** DOCUMENT SECTION **
>>>

Qualified investors are required to submit written confirmation that they fall
within the scope of the Addendum, are aware of the meaning of same and agree
to it.
This announcement has been issued by and is the sole responsibility of the
Company. No representation or warranty, express or implied, is or will be made
as to, or in relation to, and no responsibility or liability is or will be
accepted by Canaccord and/or Peel Hunt (apart from the responsibilities or
liabilities that may be imposed by the FSMA or other regulatory regime
established thereunder) or by any of their respective affiliates or agents as
to, or in relation to, the accuracy or completeness of this announcement or
any other written or oral information made available to or publicly available
to any interested party or its advisers, and any liability therefor is
expressly disclaimed.
Canaccord Genuity Limited ("Canaccord"), which is authorised and regulated in
the United Kingdom by the FCA, is acting as nominated adviser and bookrunner
for the Company and for no-one else in connection with the Placing and/or Open
Offer, and Canaccord will not be responsible to anyone other than the Company
for providing the protections afforded to its customers or for providing
advice to any other person in relation to the Placing or any other matter
referred to herein.
Peel Hunt LLP ("Peel Hunt"), which is authorised and regulated in the United
Kingdom by the FCA, is acting as lead manager for the Company and for no-one
else in connection with the Placing and/or Open Offer, and Peel Hunt will not
be responsible to anyone other than the Company for providing the protections
afforded to its customers or for providing advice to any other person in
relation to the Placing or any other matter referred to herein.

<<<

** SOURCE INFORMATION **
>>>

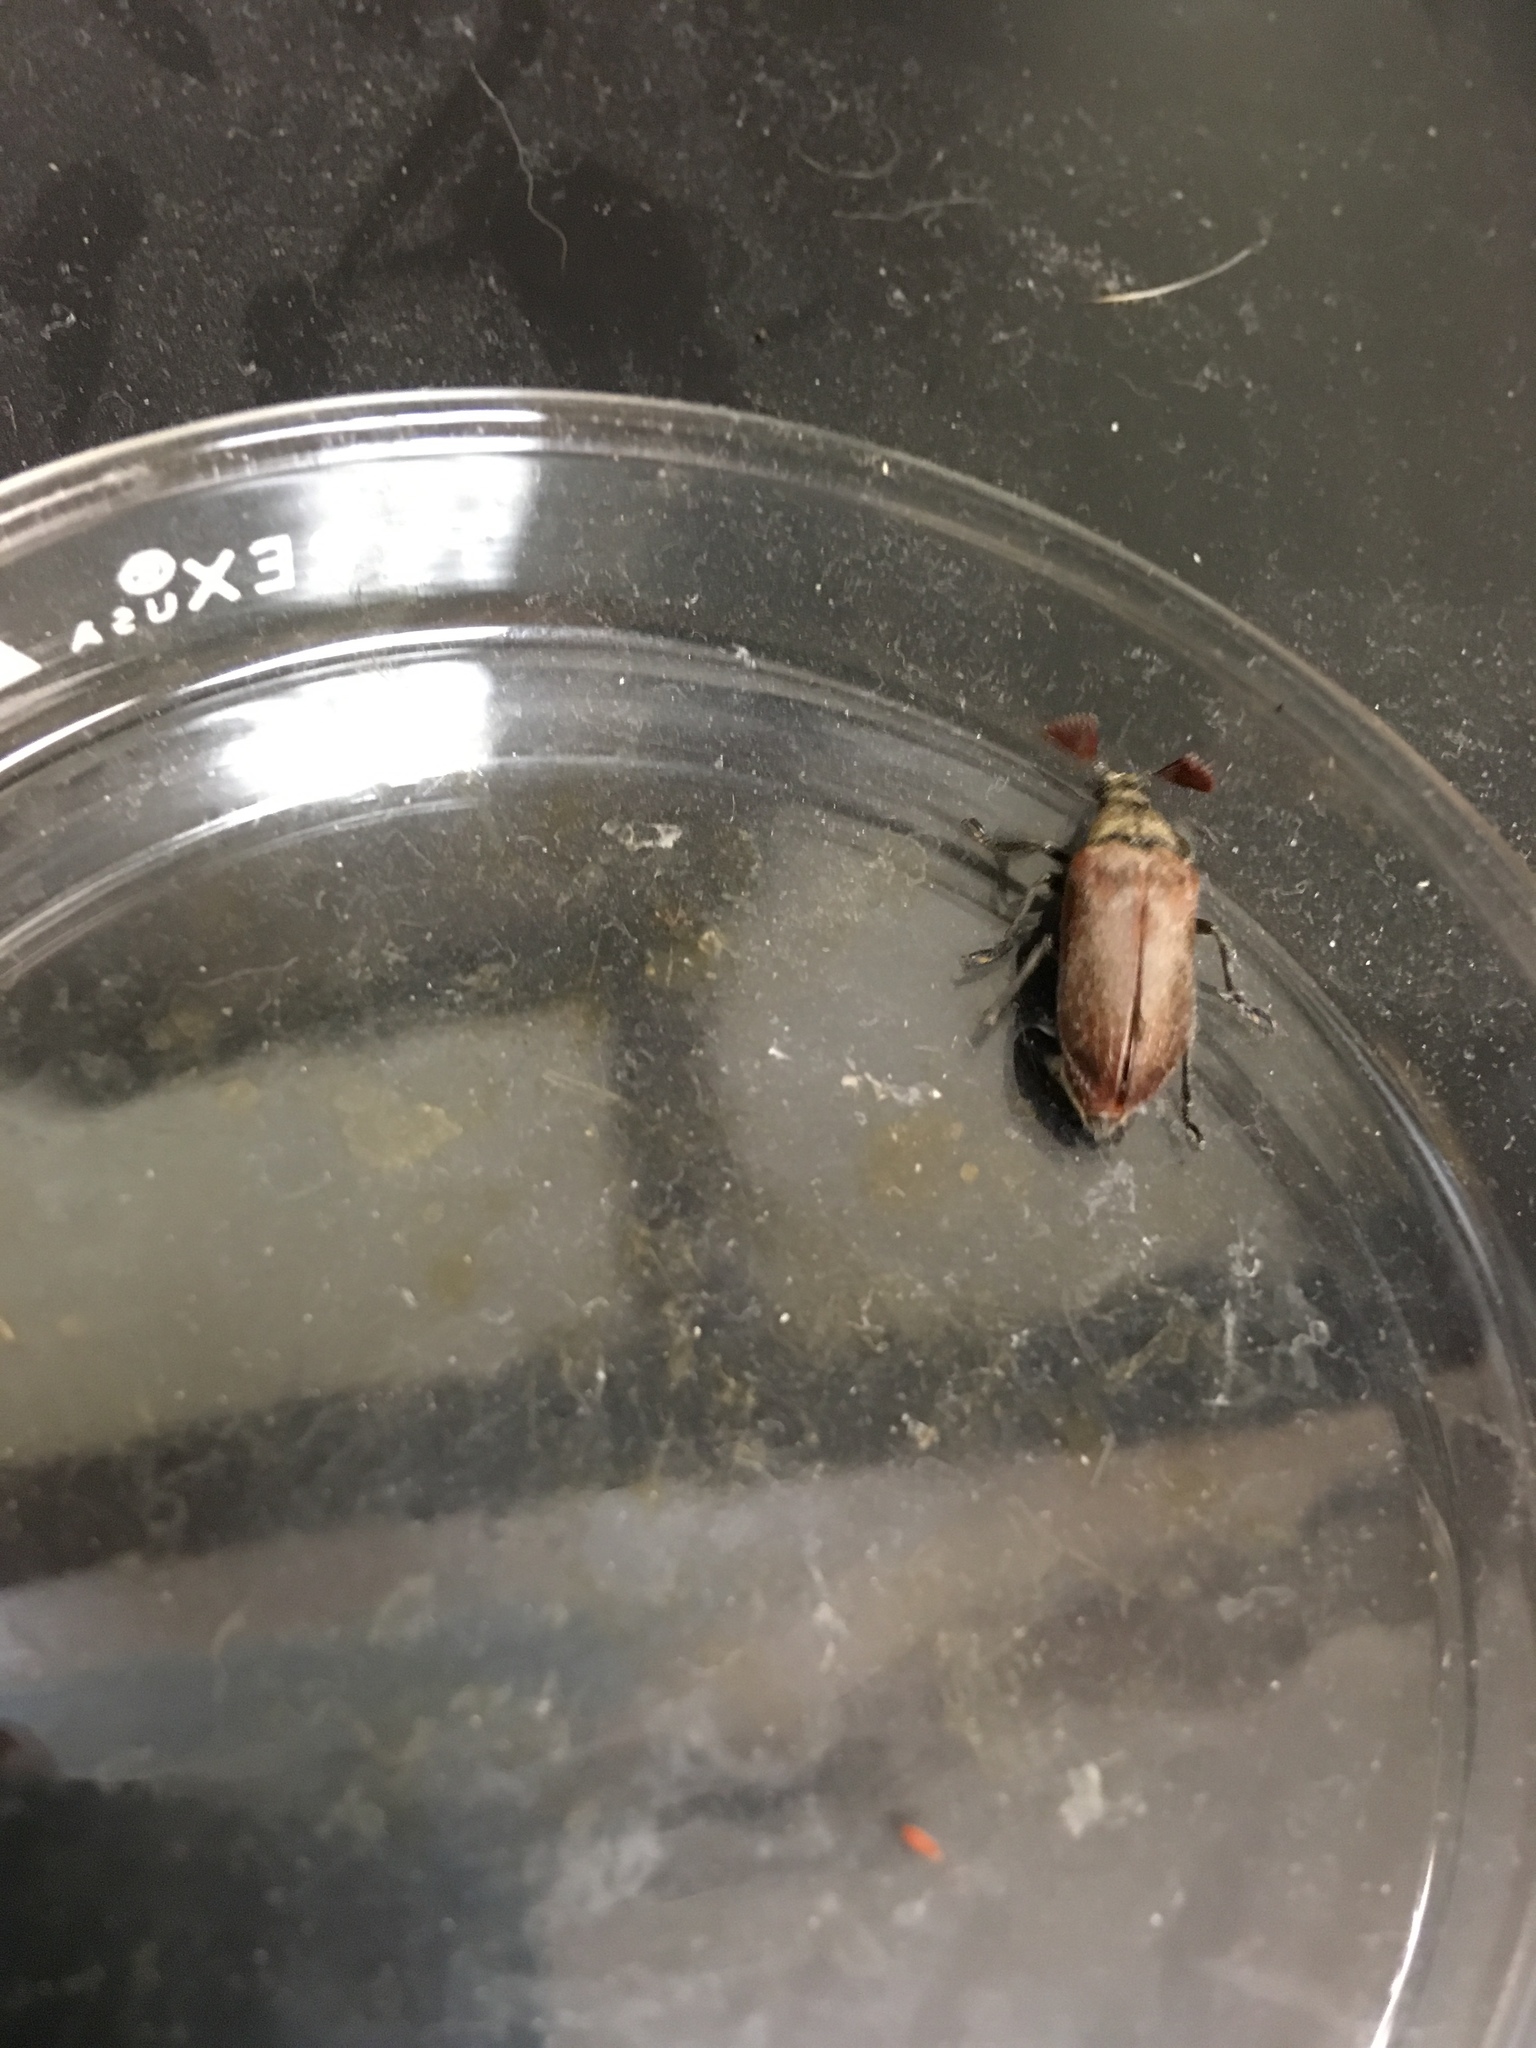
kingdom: Animalia
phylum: Arthropoda
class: Insecta
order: Coleoptera
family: Rhipiceridae
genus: Sandalus
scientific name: Sandalus niger
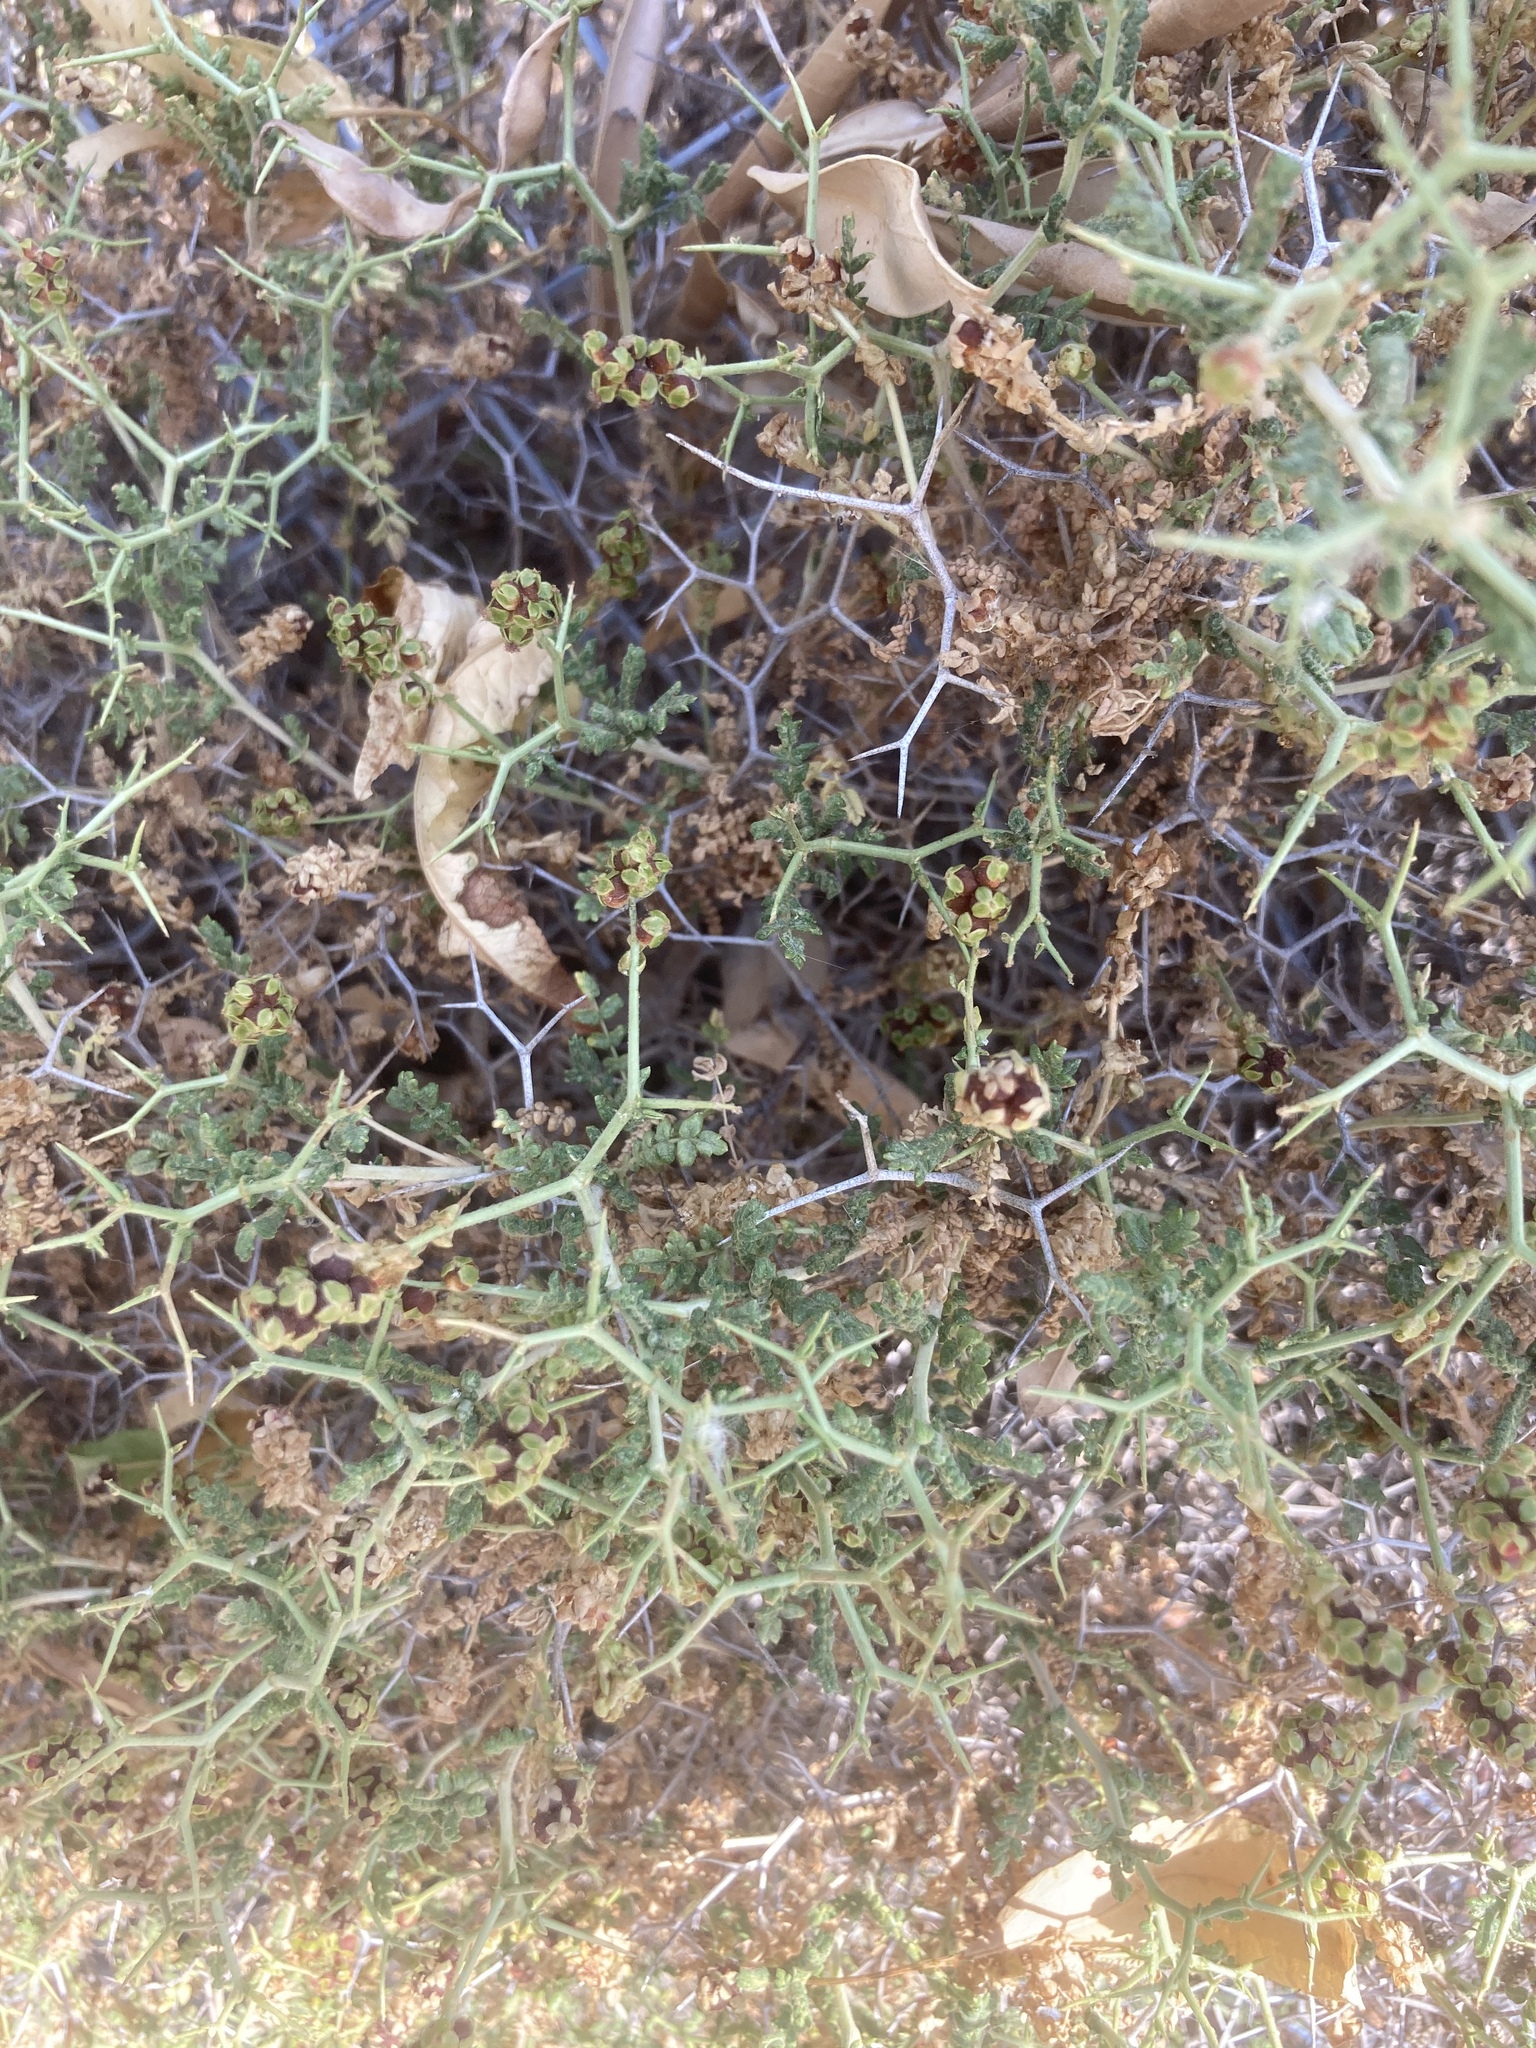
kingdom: Plantae
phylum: Tracheophyta
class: Magnoliopsida
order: Rosales
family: Rosaceae
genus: Sarcopoterium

<<<

** REQUIRED ACTION 1 **
Could you copy the announcement disclaimer from "Qualified investors are" up to and including "expressly disclaimed."?
** REQUIRED ACTION 2 **
How would the announcement disclaimer go on after its last sentence? Write the continuation.

** TASK ANSWER 1 **
Qualified investors are required to submit written confirmation that they fall
within the scope of the Addendum, are aware of the meaning of same and agree
to it.
This announcement has been issued by and is the sole responsibility of the
Company. No representation or warranty, express or implied, is or will be made
as to, or in relation to, and no responsibility or liability is or will be
accepted by Canaccord and/or Peel Hunt (apart from the responsibilities or
liabilities that may be imposed by the FSMA or other regulatory regime
established thereunder) or by any of their respective affiliates or agents as
to, or in relation to, the accuracy or completeness of this announcement or
any other written or oral information made available to or publicly available
to any interested party or its advisers, and any liability therefor is
expressly disclaimed.

** TASK ANSWER 2 **
The distribution of this announcement and the offering of the New Ordinary
Shares and Underwriting Warrants in certain jurisdictions may be restricted by
law. No action has been taken by the Company, Canaccord or Peel Hunt that
would permit an offering of such securities or possession or distribution of
this announcement or any other offering or publicity material relating to such
securities in any jurisdiction where action for that purpose is required.
Persons into whose possession this announcement comes are required to inform
themselves about, and to observe, such restrictions.
The announcement does not constitute a recommendation concerning any
investor's options with respect to the Placing and/or Open Offer. The New
Ordinary Shares and Underwriting Warrants to which this announcement relates
may be illiquid and/or subject to restrictions on their resale. Prospective
purchasers of the New Ordinary Shares and Underwriting Warrants should conduct
their own due diligence, analysis and evaluation of the business and data
described in this announcement, including the New Ordinary Shares and
Underwriting Warrants. The pricing and value of securities can go down as well
as up. Past performance is not a guide to future performance. The contents of
this announcement are not to be construed as financial, legal, business or tax
advice. If you do not understand the contents of this announcement you should
consult an authorised financial adviser, legal adviser, business adviser or
tax adviser for financial, legal, business or tax advice.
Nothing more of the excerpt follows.